The S&P 500 has stopped playing by the rules. Nelson Armbrust, a Managing Director and lead trader at Goldman Sachs, is flagging something that should make any portfolio manager sit up straighter: the correlation between the S&P 500 and other macroeconomic assets has broken down to levels not seen in a decade.
Armbrust’s observation is that the SPX correlation with rates has dipped to decade lows. This kind of decorrelation tends to show up during periods of concentrated equity performance, where a handful of names or themes drive index-level returns while the broader macro environment sends mixed signals.
The timing matters. In early May 2025, the S&P 500 closed higher for nine consecutive trading days. That’s the first streak of that length since 2004, over two decades ago. Projected daily passive flows during that stretch hit approximately $6.5 billion, driven by aggressive corporate buybacks and systematic trading activity from commodity trading advisors, or CTAs.

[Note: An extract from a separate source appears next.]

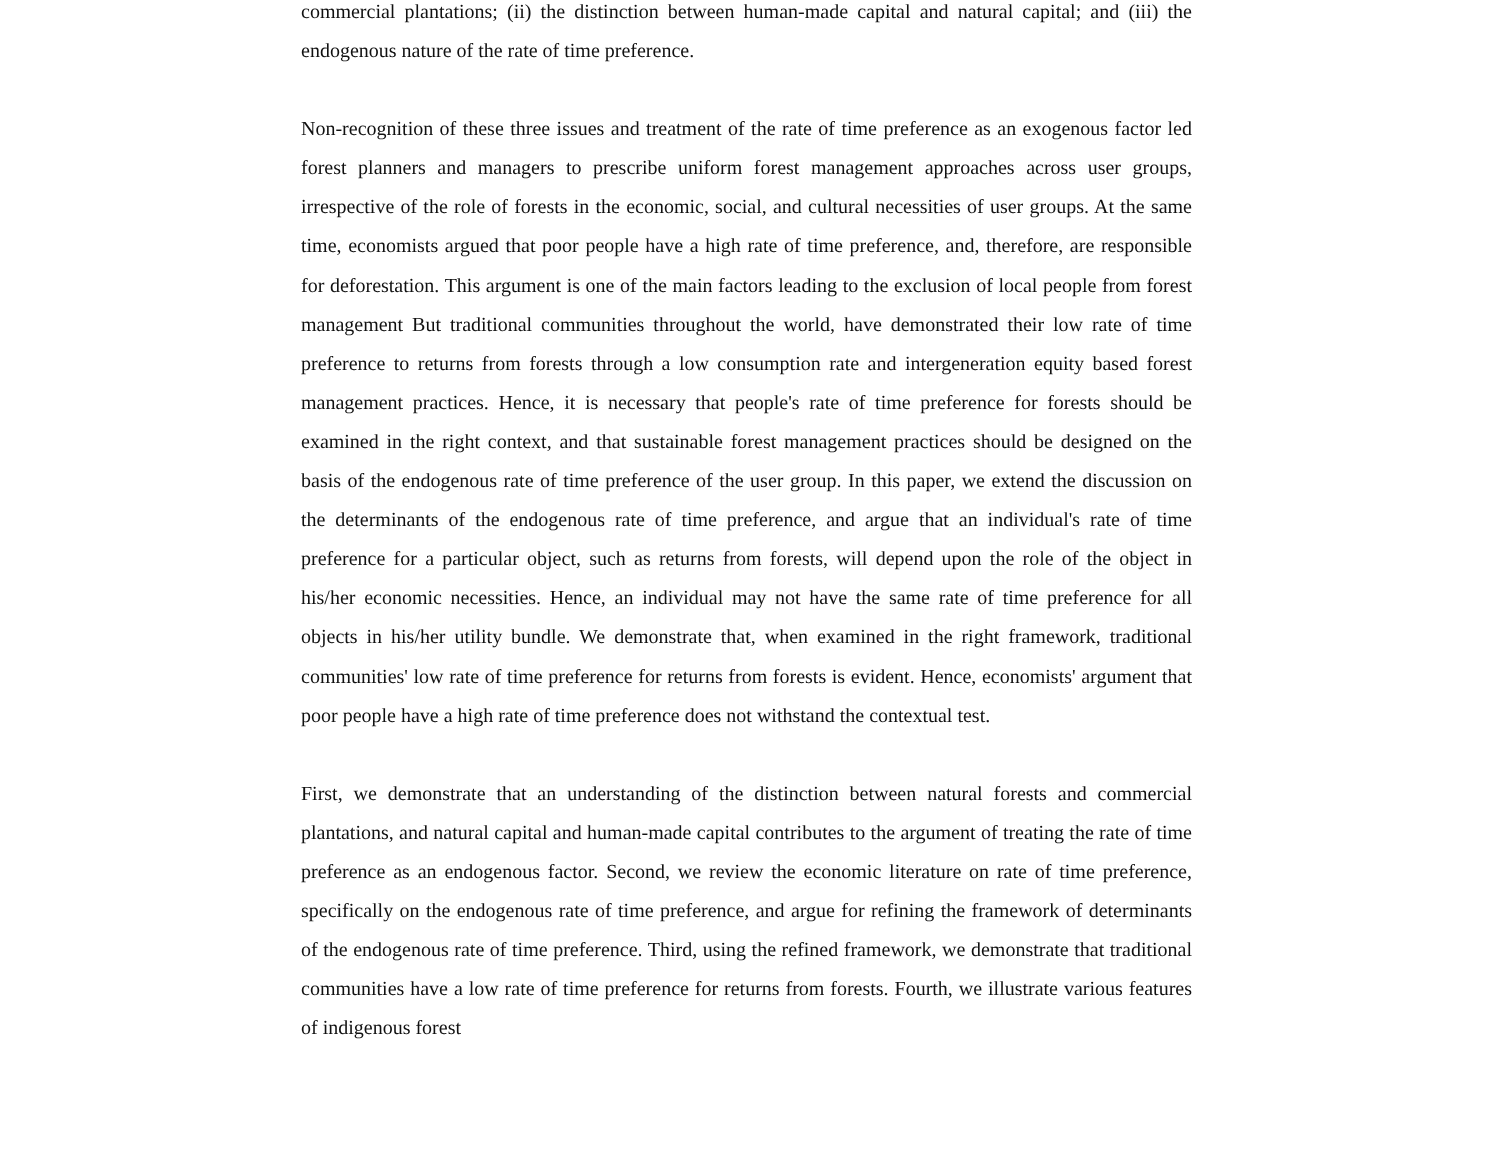commercial plantations; (ii) the distinction between human-made capital and natural capital; and (iii) the endogenous nature of the rate of time preference.
Non-recognition of these three issues and treatment of the rate of time preference as an exogenous factor led forest planners and managers to prescribe uniform forest management approaches across user groups, irrespective of the role of forests in the economic, social, and cultural necessities of user groups. At the same time, economists argued that poor people have a high rate of time preference, and, therefore, are responsible for deforestation. This argument is one of the main factors leading to the exclusion of local people from forest management But traditional communities throughout the world, have demonstrated their low rate of time preference to returns from forests through a low consumption rate and intergeneration equity based forest management practices. Hence, it is necessary that people's rate of time preference for forests should be examined in the right context, and that sustainable forest management practices should be designed on the basis of the endogenous rate of time preference of the user group. In this paper, we extend the discussion on the determinants of the endogenous rate of time preference, and argue that an individual's rate of time preference for a particular object, such as returns from forests, will depend upon the role of the object in his/her economic necessities. Hence, an individual may not have the same rate of time preference for all objects in his/her utility bundle. We demonstrate that, when examined in the right framework, traditional communities' low rate of time preference for returns from forests is evident. Hence, economists' argument that poor people have a high rate of time preference does not withstand the contextual test.
First, we demonstrate that an understanding of the distinction between natural forests and commercial plantations, and natural capital and human-made capital contributes to the argument of treating the rate of time preference as an endogenous factor. Second, we review the economic literature on rate of time preference, specifically on the endogenous rate of time preference, and argue for refining the framework of determinants of the endogenous rate of time preference. Third, using the refined framework, we demonstrate that traditional communities have a low rate of time preference for returns from forests. Fourth, we illustrate various features of indigenous forest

What makes Armbrust’s position interesting is that he isn’t bearish. He remains generally optimistic about US equities, pointing to the sheer volume of passive inflows as a supportive force. But Armbrust is recommending that investors consider hedging or de-risking at current levels, given elevated valuations and uncertain macroeconomic indicators. If you’re hedging an equity portfolio using interest rate products or currency positions, and the historical relationship between those assets and the S&P 500 has deteriorated, your hedge might be less effective than your risk models suggest.